__Task to carry out__. Give back, word for word, every line from the one containing "Valley info." to the end of the listing, and nothing more.

__Dataset excerpts__.

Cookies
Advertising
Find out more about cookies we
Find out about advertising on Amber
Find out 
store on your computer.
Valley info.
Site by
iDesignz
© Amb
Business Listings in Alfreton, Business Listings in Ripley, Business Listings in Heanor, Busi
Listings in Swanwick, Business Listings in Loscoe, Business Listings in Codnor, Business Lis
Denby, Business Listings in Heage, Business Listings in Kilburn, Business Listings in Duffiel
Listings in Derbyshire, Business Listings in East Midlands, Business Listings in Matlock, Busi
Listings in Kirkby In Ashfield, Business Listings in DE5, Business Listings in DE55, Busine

__Your solution__.
Valley info.
Site by
iDesignz
© Amb
Business Listings in Alfreton, Business Listings in Ripley, Business Listings in Heanor, Busi
Listings in Swanwick, Business Listings in Loscoe, Business Listings in Codnor, Business Lis
Denby, Business Listings in Heage, Business Listings in Kilburn, Business Listings in Duffiel
Listings in Derbyshire, Business Listings in East Midlands, Business Listings in Matlock, Busi
Listings in Kirkby In Ashfield, Business Listings in DE5, Business Listings in DE55, Busine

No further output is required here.